E o mentiroso ator/jogador, não vou dizer o nome também, hoje, segundo soube é pastor protestante. O doido possuía fotos ao lado de Maitê Proença, no tempo de Dona Beija, novela antiga da tevê Machete. Ele era figurante, tudo indica, mas afirmava ter recebido vários convites para trabalhar em outras novelas, como ator,  mas preferiu a carreira de jogador de futebol. Esse maluco quase nos mata de rir quanto, certo dia, chegou com uma fita cassete, onde supostamente havia a narração de um jogo do Grêmio em que ele era muito enaltecido pelo "locutor".
Toda hora o narrador da "Rádio Guaíra", dizia, ele era zagueiro: "corta fulano, tinha mais uma fulano, joga demais esse fulano..." Na maior cara de pau afirmava ter jogado no Imortal Grêmio de Futebol Portoalegrense e mostrava fotos antigas com a camisa do clube gaúcho. Vai se saber como ele conseguia. Ele dizia isso para uma turma que vivia, respirava e comia futebol, como se a gente todos alí não soubessem quem fazia parte dos clubes do Brasil.
Lembram do Capiba da Metropolitana? Escrevi sobre ele, certa vez,  o morador de rua que dizia ser o Capiba, atacante do Alecrim, ele também fazia parte dessa turma, mas a história dele merecia ser contada e o fiz.
Outro famoso, esse a turma nem chegou a conhecer, se chamava Helvécio, zagueiro, que veio, de verdade, para treinar no América, contando histórias de passagens de "vôos de asa dura", como ele dizia, por vários países e clubes grandes do Brasil. Com essa conversa mole de ser profissional e ter jogado em vários clubes do Brasil, comeu fiado por um bom tempo na lanchonte quando o comando era de meu querido amigo Raimundo Silvério, o Canela. Até que um dia, Canela chama Helvécio para fazer parte de nosso esquadrão da lanchonete, que fazia jogos pelo interior. Dessa vez, ele não teve como fugir. Nem  precisa dizer nada. No interior, a malhação foi geral, todos ficaram sabendo que ele não sabia nem calçar a chuteira direito.

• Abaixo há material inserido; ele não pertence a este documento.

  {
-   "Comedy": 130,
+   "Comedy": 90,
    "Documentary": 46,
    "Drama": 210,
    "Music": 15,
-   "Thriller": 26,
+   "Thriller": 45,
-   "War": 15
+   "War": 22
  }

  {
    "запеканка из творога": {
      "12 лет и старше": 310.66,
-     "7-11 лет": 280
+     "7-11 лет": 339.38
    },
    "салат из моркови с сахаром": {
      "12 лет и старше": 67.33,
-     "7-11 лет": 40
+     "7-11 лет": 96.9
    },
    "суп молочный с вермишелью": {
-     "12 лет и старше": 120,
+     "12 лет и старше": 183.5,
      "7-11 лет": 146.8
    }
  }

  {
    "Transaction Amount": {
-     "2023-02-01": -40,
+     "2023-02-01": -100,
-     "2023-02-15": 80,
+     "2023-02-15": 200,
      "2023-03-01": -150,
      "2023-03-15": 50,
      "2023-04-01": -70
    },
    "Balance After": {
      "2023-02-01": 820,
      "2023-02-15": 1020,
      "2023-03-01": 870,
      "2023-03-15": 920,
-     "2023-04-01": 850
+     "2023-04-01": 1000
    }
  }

Era ruim de bola de doer, sumiu no tempo e nunca mais se ouviu falar de tal figura.
Inesquecível Lanchonete Chapinha de nossos primeiros amores. Muito mais que lembrar dos tipos estranhos, minha saudade eterna aos amigos queridos, das nossas peladas de fim de semana, representando a lanchonete, jogando futebol de campo ou futsal,  o time do Chapinha, que marcou época derrubando invictos por onde passava.

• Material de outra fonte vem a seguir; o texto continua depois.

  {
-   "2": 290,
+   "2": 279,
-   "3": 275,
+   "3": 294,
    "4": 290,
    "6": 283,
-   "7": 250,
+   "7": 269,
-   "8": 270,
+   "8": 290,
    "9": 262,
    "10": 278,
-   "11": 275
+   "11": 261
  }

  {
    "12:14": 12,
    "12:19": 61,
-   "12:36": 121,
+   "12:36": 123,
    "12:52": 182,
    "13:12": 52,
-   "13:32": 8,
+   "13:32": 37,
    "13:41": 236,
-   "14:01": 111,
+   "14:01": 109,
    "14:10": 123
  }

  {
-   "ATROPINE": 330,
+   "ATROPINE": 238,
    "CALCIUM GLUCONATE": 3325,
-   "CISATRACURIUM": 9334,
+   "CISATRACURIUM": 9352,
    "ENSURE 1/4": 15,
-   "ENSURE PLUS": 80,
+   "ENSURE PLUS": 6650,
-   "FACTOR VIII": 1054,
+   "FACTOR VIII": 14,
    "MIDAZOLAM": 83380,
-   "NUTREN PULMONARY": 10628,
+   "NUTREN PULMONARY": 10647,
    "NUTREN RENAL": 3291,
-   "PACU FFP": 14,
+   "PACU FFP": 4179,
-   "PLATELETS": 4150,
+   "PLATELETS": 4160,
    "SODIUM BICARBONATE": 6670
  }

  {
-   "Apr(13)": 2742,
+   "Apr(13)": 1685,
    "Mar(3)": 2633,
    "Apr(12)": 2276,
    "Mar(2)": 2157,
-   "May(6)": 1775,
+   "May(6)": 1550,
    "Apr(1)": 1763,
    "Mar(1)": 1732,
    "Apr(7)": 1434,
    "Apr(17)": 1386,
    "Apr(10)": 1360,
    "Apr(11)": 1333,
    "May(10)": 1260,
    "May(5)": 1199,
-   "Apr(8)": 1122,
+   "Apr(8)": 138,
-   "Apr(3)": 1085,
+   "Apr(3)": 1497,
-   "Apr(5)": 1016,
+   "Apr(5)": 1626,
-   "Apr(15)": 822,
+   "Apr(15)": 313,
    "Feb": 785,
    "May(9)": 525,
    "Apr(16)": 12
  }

Saudade sempre de Batista, "Meu Goleiro", era sua posição, incentivávamos o seu amor pelo futebol, fechávamos os olhos para sua pouca qualidade técnica, só para vermos a sua felicidade entrando em campo, calçando as luvas, fazendo seu característico aquecimento. Que falta nos faz.  A maior comoção já sentida em nosso grupo quando ficamos sabendo da morte de nosso querido amigo num acidente na Ponte de Igapó. Uma tristeza que permanece até hoje.
E tinha "Meu Ponta", Raimundo, irmão de Batista, esse tornou-se meu compadre, hoje é taxista, no Chapinha o chamavam de Raimundo "Mocó", mas nós o rebatizamos de "Meu Ponta" e assim ficou, para nós, até os dias de hoje.
Se chegava um atendente novo era logo batizado. Jorge Bonga, Chico Leiva, "Meu Pontinha" (um terceiro da família de Batista) e outras tantas alcunhas que criávamos.
O Chapinha fechava à meia-noite, muitas vezes ajudávamos na limpeza sim, a esfregar o chão, a tirar a água, pois o salão era lavado todos os dias.
Depois? Bem, quando alguém da turma tinha um trocadinho no bolso, o que não era comum, a gente descia lá para o Arpege, na Ribeira velha de guerra, rua Venezuela, subíamos à escada em espiral para fazer pose tomando coca-cola e colocando fichas na radiola  para ouvir as músicas de Jessé e Super-Homem na voz de Gil.
Mas o Arpege, acreditem, já é uma outra longaaaaaaaaaa história.